Again, it appears that appellee, one of the sureties on the replevy bond, made the return of the car, and not the defendant in the suit. As no appeal from the judgment was taken by either the defendant or his sureties on his replevy bond, the judgment requiring delivery within ten days from the rendition of the judgment became final as to all of them, and fixed the time for delivery of the car. General Motors Acceptance Corp. v. United States Fidelity & Guaranty Co. (Tex. Civ. App.) 48 S.W.(2d) 1029, 1031. Moreover, “the statute gives a defendant the right to return property replevied, but it does not, in terms, confer on sureties the right to have it returned, and, in the absence of a law thus providing, or of some contract between principal and surety securing such a right, it is not seen on what ground the latter can claim it.” Krall v. Campbell Printing-Press & Mfg.
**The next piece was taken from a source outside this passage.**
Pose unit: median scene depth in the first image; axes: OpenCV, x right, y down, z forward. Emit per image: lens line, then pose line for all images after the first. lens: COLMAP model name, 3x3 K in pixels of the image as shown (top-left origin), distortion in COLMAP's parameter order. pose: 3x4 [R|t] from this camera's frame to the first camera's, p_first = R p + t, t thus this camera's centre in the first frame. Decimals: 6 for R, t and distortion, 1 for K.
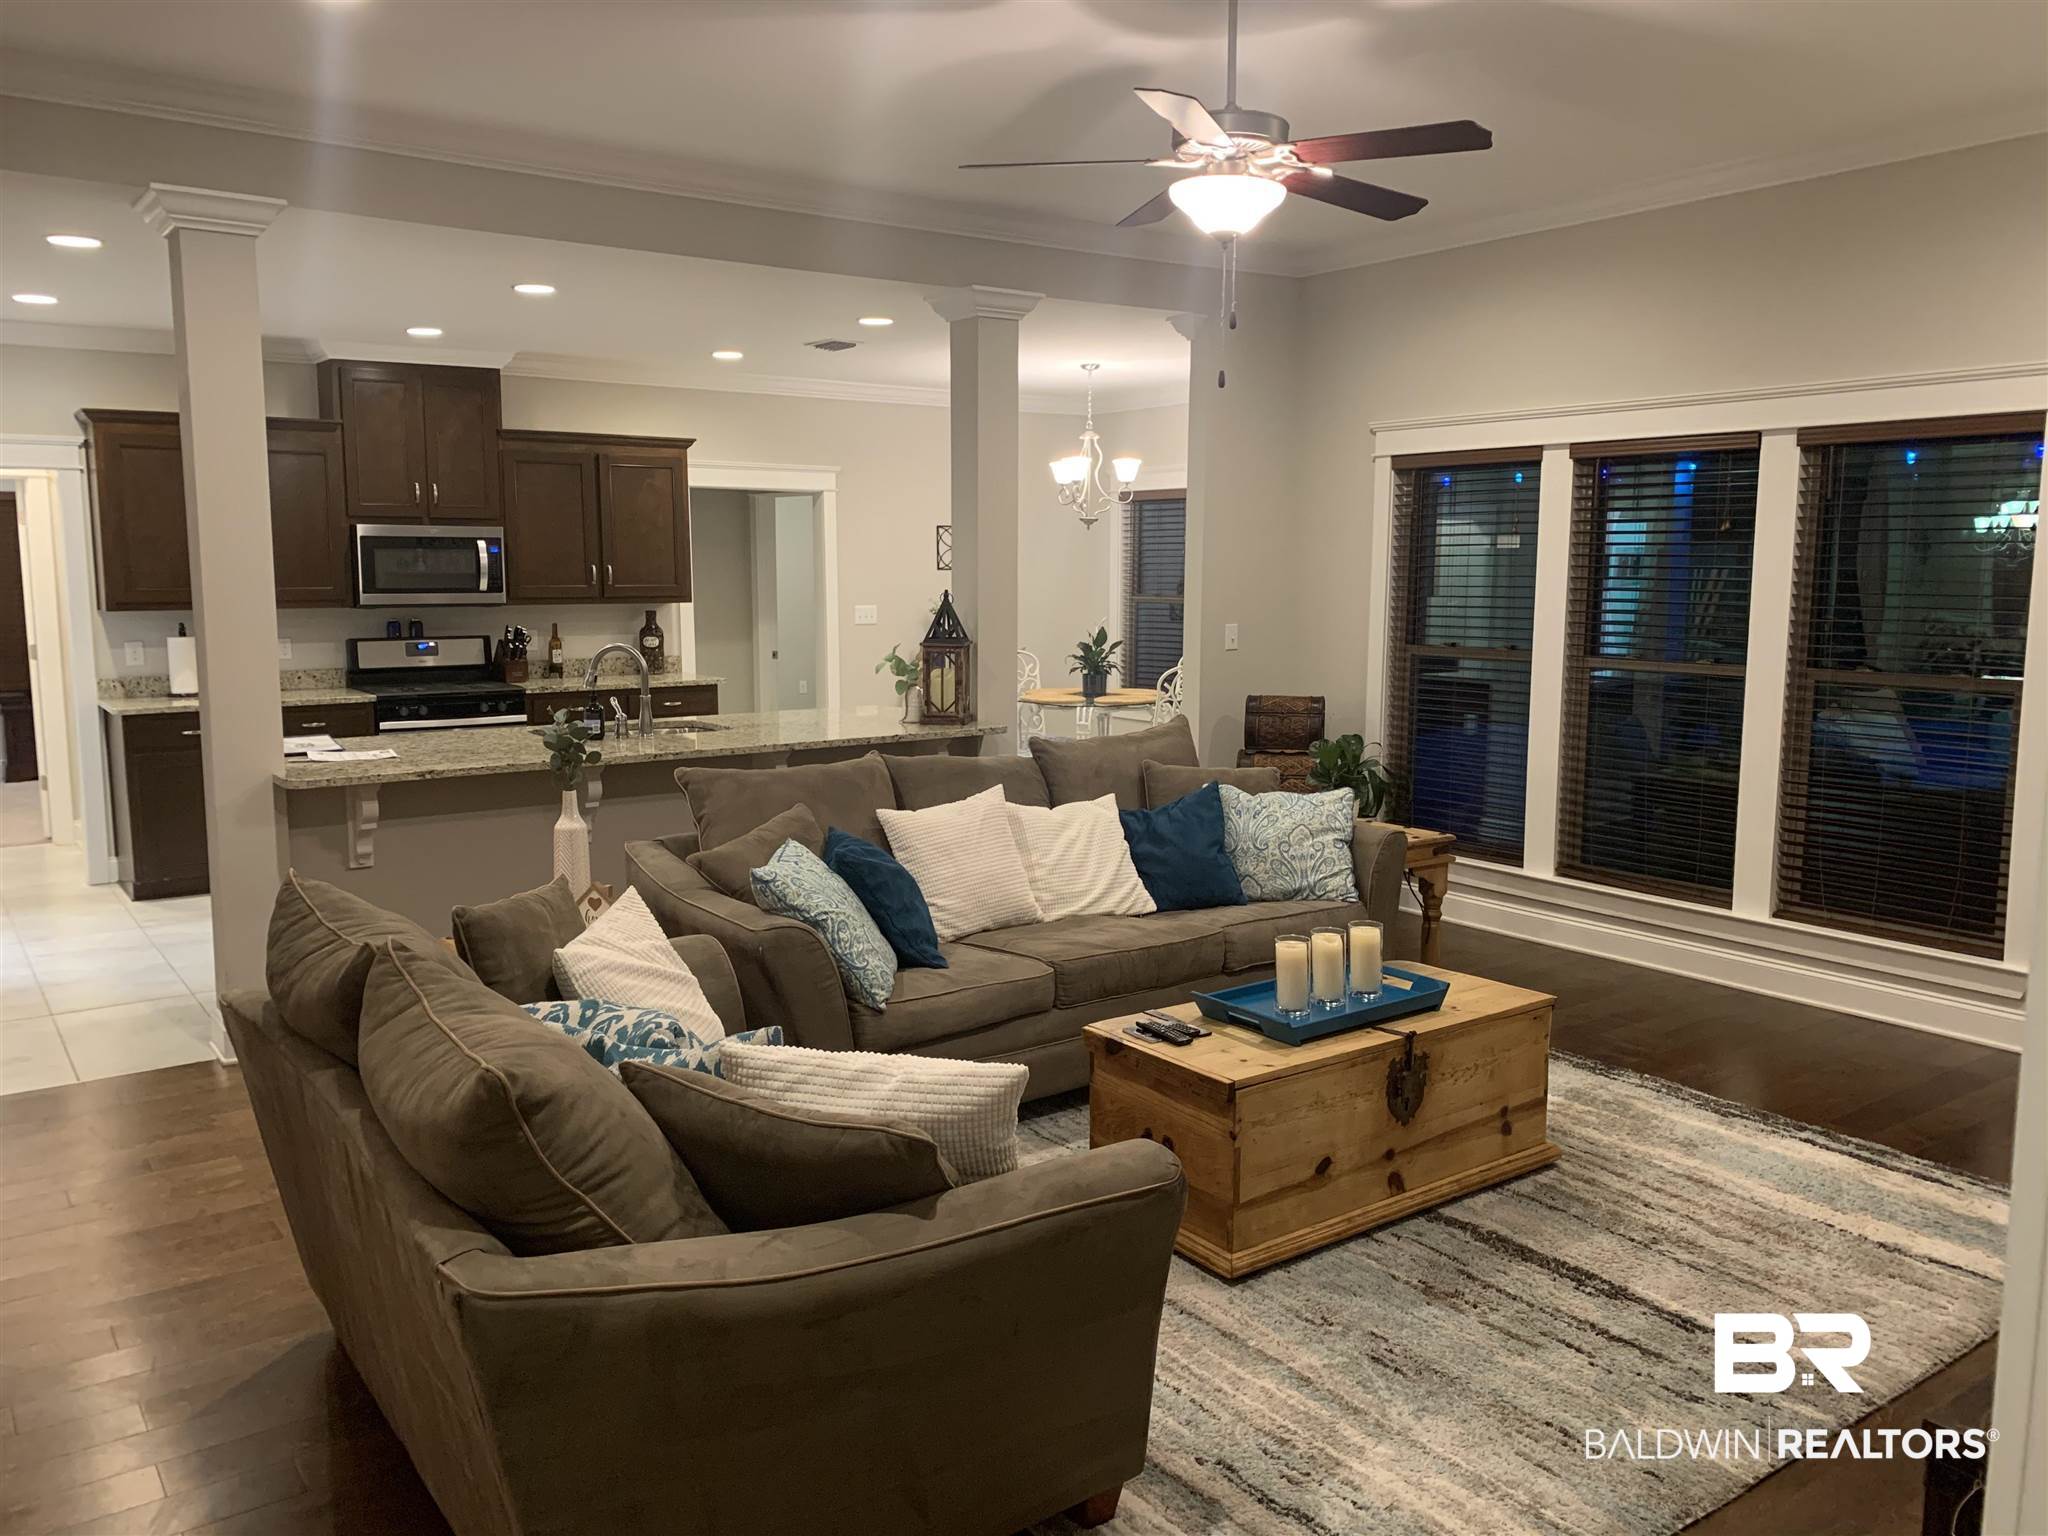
lens RADIAL K [[1558.3, 0, 1021.1], [0, 1558.3, 761.8], [0, 0, 1]] dist [0.077248, -0.095869]
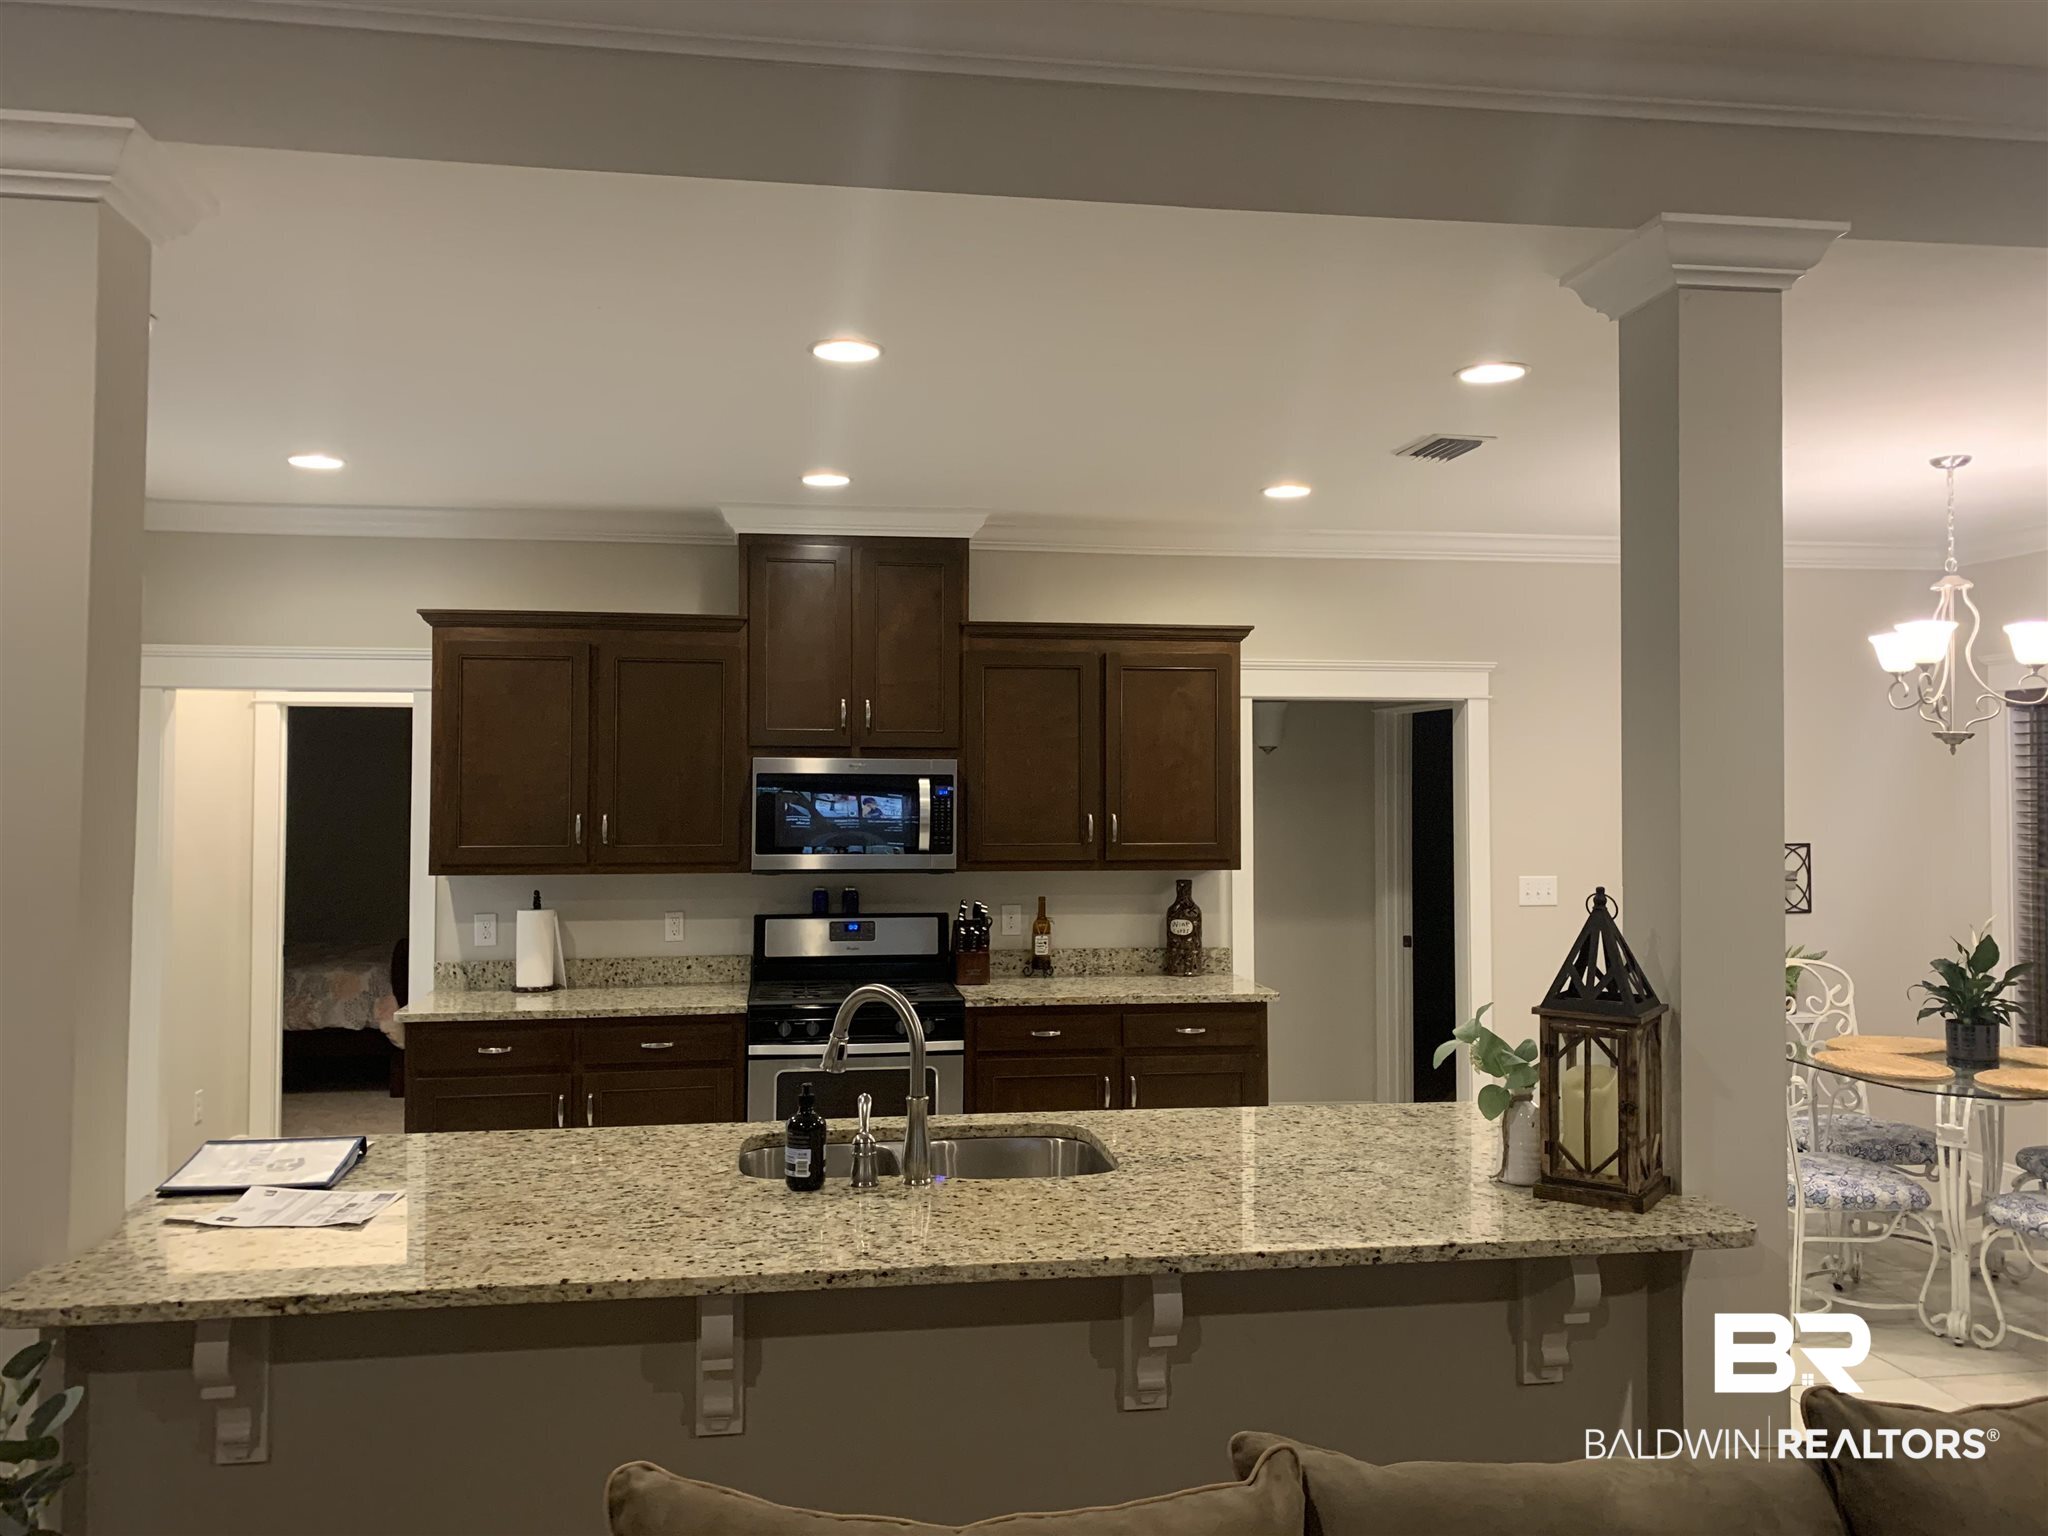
lens RADIAL K [[1558.3, 0, 1018.4], [0, 1558.3, 745.7], [0, 0, 1]] dist [0.077248, -0.095869]
pose [[0.887885, -0.010668, -0.459941, 0.008415], [-0.061973, 0.987846, -0.142548, -0.057222], [0.455872, 0.155070, 0.876433, 0.397183]]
Co., 79 Tex. 556, 564, 15 S. W. 565. So, it not appearing that there was any contract between appellee and his principal, Leonard Brown, that appellee was to have the right to return the car, in case judgment went against Brown, it does not appear that the ear was legally returned, and, as we have above said, unless appellant Herbert agreed to the delivery of the car at the time it was returned, then there was no legal return of the ear which would in any degree relieve the liability of the sureties on the replevy bond.

Reversed and remanded, with instructions.